The episode ends on the bridge with Yeoman babe asking Pike who would've been his choice for Eve. Number 1 tells her that she's delivered her report and can piss off now, which she does. The Enterprise (although thankfully not the vast majority of the crew) flies off to its next adventure and the familiar theme song plays once again. The end.
I won't lie, I really struggled to get through this. This isn't any Star Trek that I know and love. Quite how they commissioned a series based upon this I'll never know. The characters (apart from the obvious exception of Spock) are so dull and uninspiring. Pike is like Kirk without the hammy and cheesy acting. I want my ham and cheese dammit. Pike is just too damn serious. There's definitely no chemistry between Pike and Spock (as I've said, Spock is all to keen to leave Pike to die at the earliest possible opportunity). The doc is just some old duffer with no personality to speak of. The three women characters are all very weak, serving only as love interests for Pike.
What makes Star Trek proper such a good series is that it doesn't take itself too seriously. And of course the wonderful chemistry between Kirk, Spock and McCoy, which has often been imitated but never bettered. This was just far too serious to the point of being boring. And there was no chemistry at all. Ever. Oh yeah, and at one point Spock actually smiles. And I don't just mean a little wry smile. He does a big old grin and shows his teeth and all. It just looks so wrong. Thankfully when the series proper came along they had Spock's personality (or lack thereof) sorted out.

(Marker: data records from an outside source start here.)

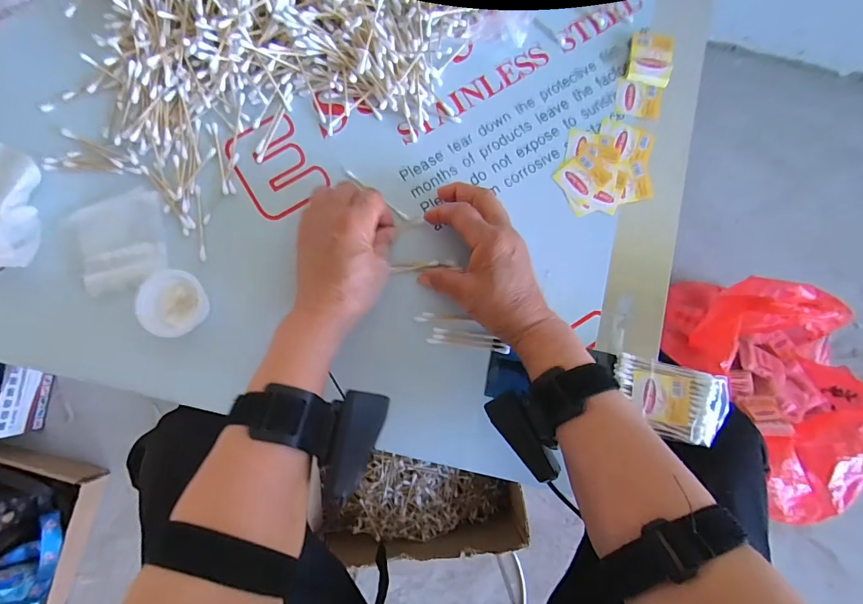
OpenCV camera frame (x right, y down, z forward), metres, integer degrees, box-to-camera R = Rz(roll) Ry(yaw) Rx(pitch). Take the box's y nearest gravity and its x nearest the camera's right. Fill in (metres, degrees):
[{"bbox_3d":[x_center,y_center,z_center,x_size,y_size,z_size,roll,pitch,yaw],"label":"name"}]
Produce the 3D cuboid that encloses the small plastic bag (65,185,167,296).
[{"bbox_3d":[-0.273,-0.055,0.360,0.074,0.005,0.081,-20,84,-4],"label":"small plastic bag"}]

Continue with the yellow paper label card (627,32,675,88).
[{"bbox_3d":[0.214,-0.238,0.399,0.041,0.011,0.049,9,83,-1],"label":"yellow paper label card"}]

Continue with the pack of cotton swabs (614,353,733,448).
[{"bbox_3d":[0.201,0.083,0.344,0.087,0.021,0.059,13,81,14],"label":"pack of cotton swabs"}]

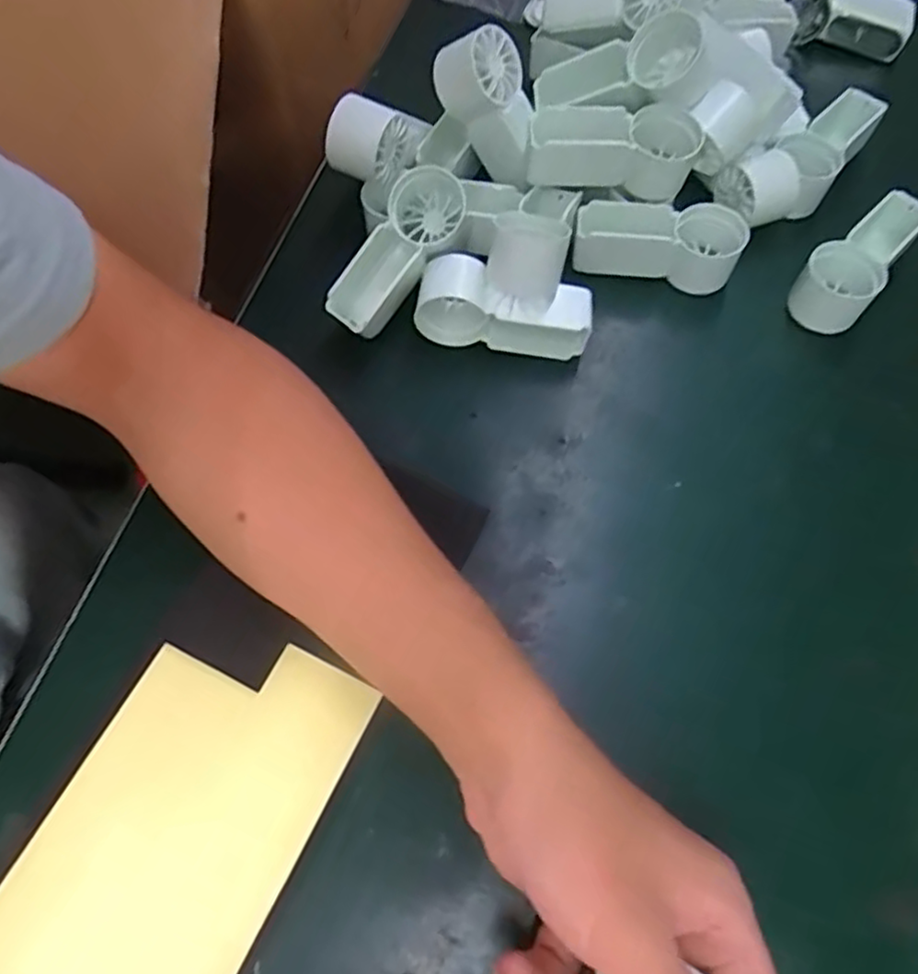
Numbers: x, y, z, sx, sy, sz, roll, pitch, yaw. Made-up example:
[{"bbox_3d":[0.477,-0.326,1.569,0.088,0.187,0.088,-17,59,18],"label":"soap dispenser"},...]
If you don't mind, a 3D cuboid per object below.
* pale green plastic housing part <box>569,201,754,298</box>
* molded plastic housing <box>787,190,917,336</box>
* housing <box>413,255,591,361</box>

For those Star Trek fans that do watch this (and I recommend that you don't) and you think that Number 1 looks familiar then you'd be right. She is in fact a very young looking Lwaxana Troi. But as I say, I really can't recommend that anyone watch this. Not even die-hard fans of Trek. It will ultimately leave you feeling disappointed and longing for some proper Star Trek. All I can say is thank god they changed the series so much after the pilot, otherwise I doubt we'd be talking about a little thing called Star Trek all these years later.